## Текст статьи
РУССКИЕ УМЫ О ЗАГАДКЕ РОССИИ

12-05-1997

В.М. МЕЖУЕВ (ведущий научный сотрудник Института философии РАН) Беда многих наших нынешних экономистов-реформаторов состоит в том, что они никак не могут выйти за рамки идеологического монизма, отдающего приоритет какой-то одной идеологии, полагая, что все остальные - плод ошибки или злого умысла. Вчера такой идеологией, претендующей на истинность, был социализм, сегодня - либерализм. В переводе на экономический язык в абсолют возводится либо принцип планового руководства экономикой со стороны государства, либо саморегулирующийся рынок, свободный от всякого вмешательства государства. Но именно в такой абсолютизации принципа и состоит несовременность нашего нынешнего экономического мышления, неспособность наших экономистов жить в интеллектуальной атмосфере XX века.

Особенностью современного мышления является то, что оно не приемлет никаких теорий, претендующих на абсолютную истинность, никаких окончательных и безальтернативных решений. Не существует безусловно правильных для всех случаев и обстоятельств экономических теорий. Наш век - век идейного плюрализма, и любая теория, сколь прагматичной и оправданной она не выглядела бы на данный момент, имеет границы своего применения и использования. За этими границами она должна уступить место другой теории. Дело политика - именно политика, а не экономиста, приверженного той или иной теории, - выбрать ту из них (или сочетать их в определенной пропорции), которая максимально отвечает сложившейся ситуации. Вот почему, когда экономисты, пусть и профессиональные, но идеологически и теоретически ангажированные, приходят к власти, становятся политиками, - это не всегда благо. Ученым, как мне кажется, не надо претендовать в государстве на роль большую, чем только советников и экспертов. Политик, навязывающий свою волю ученым, - это плохо, но ничем не лучше ученый, выдающий свои собственные взгляды за единственно правильную политику. Приведу простой пример. По мнению ряда наших экономистов, близких к власти, монетаризм сегодня - единственно правильная экономическая политика.

В.А.МАУ А Вы знаете что это такое?

## Исходный материал
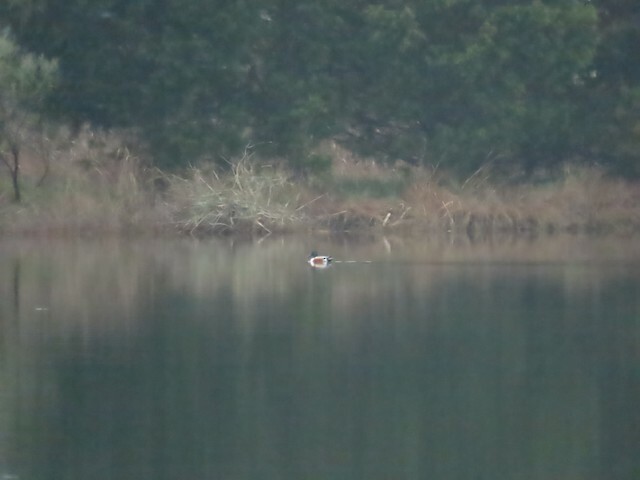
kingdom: Animalia
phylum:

## Порядок выполнения
1: Какая идеология, согласно статье, ещё вчера претендовала на истинность?
2: Выпишите из статьи без изменений отрывок, который начинается со слов «РУССКИЕ УМЫ О» и завершается словами «атмосфере XX века.».

## Ответы к заданиям
1: Социализм.

2:
РУССКИЕ УМЫ О ЗАГАДКЕ РОССИИ

12-05-1997

В.М. МЕЖУЕВ (ведущий научный сотрудник Института философии РАН) Беда многих наших нынешних экономистов-реформаторов состоит в том, что они никак не могут выйти за рамки идеологического монизма, отдающего приоритет какой-то одной идеологии, полагая, что все остальные - плод ошибки или злого умысла. Вчера такой идеологией, претендующей на истинность, был социализм, сегодня - либерализм. В переводе на экономический язык в абсолют возводится либо принцип планового руководства экономикой со стороны государства, либо саморегулирующийся рынок, свободный от всякого вмешательства государства. Но именно в такой абсолютизации принципа и состоит несовременность нашего нынешнего экономического мышления, неспособность наших экономистов жить в интеллектуальной атмосфере XX века.